Game 3 comes Saturday in Denver at 9 p.m., and Collison sees no reason to change any X or O. The plan is simply a matter of doing what's right and doing it early.
Thunder coach Scott Brooks and his players expressed disappointment in their Game 1 defensive execution, but stressed they would only have to make minor adjustments. The biggest adjustment was quicker recognition of what the Nuggets do best.
"We have certain coverages on pick-and-rolls," Collison explained. "We had to get into those sooner so they couldn't break it and go the opposite way. There's a fine line in executing that. It's about seeing that stuff early and that's mainly what we were missing."
The Thunder trio of Serge Ibaka (12), Kendrick Perkins (11) and Collison (eight) combined for the same number of rebounds as the entire Denver team in Game 2. OKC dominated the boards by an astounding 54-31 tally that included a 17-5 advantage at the offensive end.
"You don't go into a game thinking you'll outrebound a team by that margin," Brooks said.
In Game 1, the Thunder outrebounded the Nuggets by a more modest 37-34 count, primarily because both teams missed fewer shots and the Nuggets frequently got the ball close to the basket.
OKC made a point to seal off opponents from the defensive boards and became more aggressive at the opposite end of the floor.
However, there is a danger in hitting the offensive glass hard against Denver. Should you fail in your quest for the rebound, the Nuggets will head in the opposite direction, and in a hurry. Also significant to the Thunder's 2-0 series lead is Denver combining for just 20 fastbreak points so far.

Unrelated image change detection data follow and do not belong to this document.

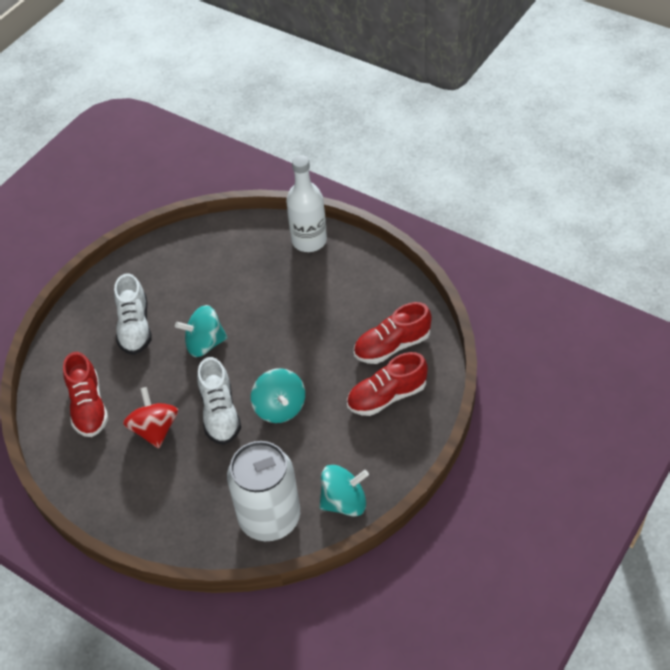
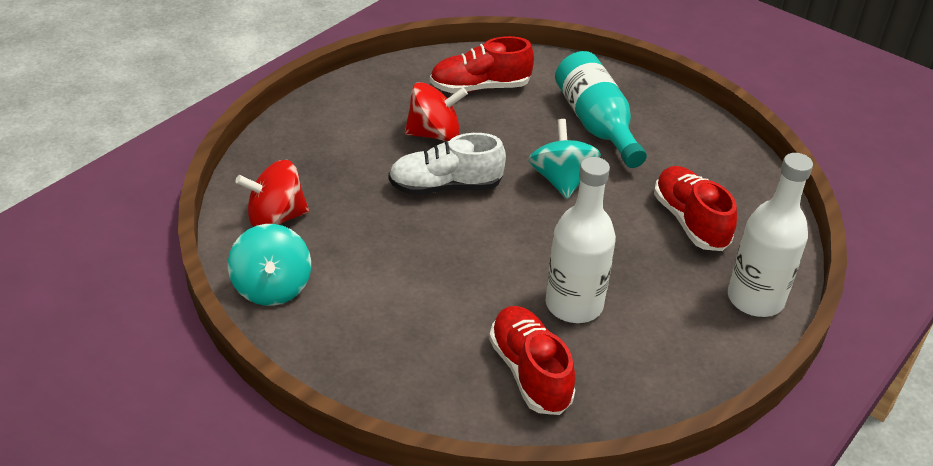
camera: 90 degrees right, 10 degrees down
white shoe [114,274,151,355] -> turquoise bottle [555,51,647,168]
white can [227,441,300,541] -> red spinning top [235,160,309,227]
turquoise spinning top [251,368,305,423] -> none
red shoe [347,352,428,416] -> red shoe moved to [654,166,737,251]
none -> white bottle [546,157,616,323]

"It's more paying attention to detail," Thunder reserve center Nazr Mohammed said. "You have to pick and choose when you can hit the glass. You have to concentrate on keeping them off the glass. That's something I was really paying attention to going into (Wednesday's) game, trying to keep Birdman (Chris Andersen) off the glass."
Oftentimes, it is just as important who does not get the rebound as who does. The Thunder's quick start and board domination rendered some Denver reserve players useless in the eyes of Nuggets coach George Karl.
In Game 1, nine Denver players played double-digit minutes. In Game 2, seven were in double-digits and every one of those played at least 22 minutes.
OKC's defense made Denver's bench shrink on Wednesday.
"We set the tone early (in Game 2) and it was really good for us," Collison said. "We seem to feed off that. If we get off to s good start, we kind of build and really go on some runs."